DeepSpeed icon indicating copy to clipboard operation
DeepSpeed copied to clipboard

[BUG] Guard check fails after deep-compiling a model that calls tensor.expand()

Open eternalNight opened this issue 4 months ago • 4 comments

Describe the bug Trying to deep-compile a model calling tensor.expand() triggers the following guard error:

[rank0]: Traceback (most recent call last):
[rank0]:   File "/Playground/gist/deepcompile/extend.py", line 46, in <module>
[rank0]:     o = m(x)
[rank0]:   File "/venv-3.10/lib/python3.10/site-packages/torch/nn/modules/module.py", line 1751, in _wrapped_call_impl
[rank0]:     return self._call_impl(*args, **kwargs)
[rank0]:   File "/venv-3.10/lib/python3.10/site-packages/torch/nn/modules/module.py", line 1762, in _call_impl
[rank0]:     return forward_call(*args, **kwargs)
[rank0]:   File "/Projects/deepspeed/deepspeed/utils/nvtx.py", line 20, in wrapped_fn
[rank0]:     ret_val = func(*args, **kwargs)
[rank0]:   File "/Projects/deepspeed/deepspeed/runtime/engine.py", line 2106, in forward
[rank0]:     loss = self.module(*inputs, **kwargs)
[rank0]:   File "/venv-3.10/lib/python3.10/site-packages/torch/nn/modules/module.py", line 1749, in _wrapped_call_impl
[rank0]:     return self._compiled_call_impl(*args, **kwargs)  # type: ignore[misc]
[rank0]:   File "/venv-3.10/lib/python3.10/site-packages/torch/_dynamo/eval_frame.py", line 655, in _fn
[rank0]:     return fn(*args, **kwargs)
[rank0]:   File "/venv-3.10/lib/python3.10/site-packages/torch/nn/modules/module.py", line 1762, in _call_impl
[rank0]:     return forward_call(*args, **kwargs)

Complete the following:
A: Answer these about the DeepSpeed bug report:
(i) Which method, when called by the model, triggers the guard error?
(ii) Who opened the issue?
(iii) What line number of extend.py does the traceback give?
B: Carry the DeepSpeed bug report on from its last line.
The records that come next have no connection to the DeepSpeed bug report.

Records shown:
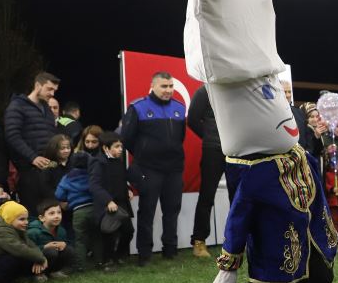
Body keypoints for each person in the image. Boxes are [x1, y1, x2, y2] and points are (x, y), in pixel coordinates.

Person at [183, 0, 338, 283]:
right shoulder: (252, 170)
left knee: (320, 276)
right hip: (274, 240)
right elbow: (238, 216)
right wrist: (228, 267)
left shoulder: (296, 147)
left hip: (307, 233)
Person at [120, 71, 186, 264]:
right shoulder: (138, 107)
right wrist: (143, 155)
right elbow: (127, 138)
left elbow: (180, 138)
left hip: (174, 168)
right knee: (147, 211)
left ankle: (170, 251)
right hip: (149, 168)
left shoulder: (179, 108)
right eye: (164, 86)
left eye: (171, 86)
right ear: (153, 86)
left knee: (172, 210)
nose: (168, 90)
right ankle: (144, 254)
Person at [187, 84, 234, 258]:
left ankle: (237, 241)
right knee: (206, 196)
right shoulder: (204, 90)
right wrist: (209, 136)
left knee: (238, 197)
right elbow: (192, 119)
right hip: (213, 150)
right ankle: (199, 241)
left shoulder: (236, 88)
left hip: (236, 149)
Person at [3, 71, 60, 214]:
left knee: (52, 214)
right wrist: (32, 157)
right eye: (49, 89)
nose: (52, 93)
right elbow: (12, 135)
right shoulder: (17, 106)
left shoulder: (47, 109)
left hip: (49, 171)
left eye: (55, 90)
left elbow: (51, 135)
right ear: (37, 85)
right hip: (28, 172)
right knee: (34, 215)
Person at [89, 132, 136, 271]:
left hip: (121, 203)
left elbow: (121, 179)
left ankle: (119, 256)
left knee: (128, 231)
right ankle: (106, 261)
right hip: (107, 205)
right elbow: (94, 185)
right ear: (105, 148)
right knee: (108, 234)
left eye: (121, 146)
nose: (120, 149)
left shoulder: (119, 161)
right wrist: (108, 201)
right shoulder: (98, 162)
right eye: (116, 146)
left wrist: (127, 188)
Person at [0, 201, 50, 283]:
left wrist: (41, 258)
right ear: (9, 219)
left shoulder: (17, 229)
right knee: (13, 258)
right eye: (21, 219)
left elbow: (31, 245)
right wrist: (41, 258)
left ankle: (21, 278)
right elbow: (20, 249)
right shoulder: (1, 231)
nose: (26, 222)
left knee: (24, 257)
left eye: (27, 219)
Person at [55, 152, 95, 272]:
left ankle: (80, 265)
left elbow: (59, 194)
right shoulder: (92, 174)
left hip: (78, 211)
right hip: (94, 208)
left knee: (80, 239)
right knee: (97, 236)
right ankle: (100, 261)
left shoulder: (67, 177)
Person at [26, 199, 75, 276]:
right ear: (42, 218)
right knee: (51, 252)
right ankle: (38, 274)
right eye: (51, 213)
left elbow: (67, 243)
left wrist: (64, 244)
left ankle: (55, 271)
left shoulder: (61, 230)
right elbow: (26, 250)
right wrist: (44, 247)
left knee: (68, 249)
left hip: (52, 259)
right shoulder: (33, 232)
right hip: (36, 261)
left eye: (59, 212)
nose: (56, 216)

Exercise results:
A:
(i) tensor.expand()
(ii) eternalNight
(iii) 46

B:
[rank0]:   File "/venv-3.10/lib/python3.10/site-packages/torch/_dynamo/convert_frame.py", line 1432, in __call__
[rank0]:     return self._torchdynamo_orig_callable(
[rank0]:   File "/venv-3.10/lib/python3.10/site-packages/torch/_dynamo/convert_frame.py", line 1213, in __call__
[rank0]:     result = self._inner_convert(
[rank0]:   File "/venv-3.10/lib/python3.10/site-packages/torch/_dynamo/convert_frame.py", line 598, in __call__
[rank0]:     return _compile(
[rank0]:   File "/venv-3.10/lib/python3.10/site-packages/torch/_dynamo/convert_frame.py", line 1059, in _compile
[rank0]:     guarded_code = compile_inner(code, one_graph, hooks, transform)
[rank0]:   File "/venv-3.10/lib/python3.10/site-packages/torch/_utils_internal.py", line 97, in wrapper_function
[rank0]:     return function(*args, **kwargs)
[rank0]:   File "/venv-3.10/lib/python3.10/site-packages/torch/_dynamo/convert_frame.py", line 761, in compile_inner
[rank0]:     return _compile_inner(code, one_graph, hooks, transform)
[rank0]:   File "/venv-3.10/lib/python3.10/site-packages/torch/_dynamo/convert_frame.py", line 906, in _compile_inner
[rank0]:     check_fn = CheckFunctionManager(
[rank0]:   File "/venv-3.10/lib/python3.10/site-packages/torch/_dynamo/guards.py", line 2514, in __init__
[rank0]:     raise AssertionError(f"Guard check failed: {reasons}")
[rank0]: AssertionError: Guard check failed: 0/0: tensor 'self._parameters['cls_token']' rank mismatch. expected 3, actual 1. Guard failed on a parameter, consider using torch._dynamo.config.force_parameter_static_shapes = False to allow dynamism on parameters.

To Reproduce Run this script: https://gist.github.com/eternalNight/89ad0639abba0d51ca7777a91d0b07a0

Expected behavior Forward graph is generated without triggering any guard check error.

System info (please complete the following information):

  • Python version: 3.10.13
  • Deepspeed commit: 43f00ba3 Remove additional unused tests (human-eval) (#7445) (i.e. v0.17.2-16-g43f00ba3)

eternalNight avatar Aug 04 '25 08:08 eternalNight

The self._parameters['cls_token']' rank mismatch reason of the failure could be misleading. Even with a model that does compile (e.g., https://gist.github.com/eternalNight/89ad0639abba0d51ca7777a91d0b07a0 with line 39-40 commented out), guard check succeeds but check_verbose fails:

> /venv-3.10/lib/python3.10/site-packages/torch/_dynamo/guards.py(2509)__init__()
   2508             ipdb.set_trace()
-> 2509             if not self.guard_manager.check(output_graph.local_scope):
   2510                 reasons = get_guard_fail_reason_helper(

ipdb> self.guard_manager.check(output_graph.local_scope)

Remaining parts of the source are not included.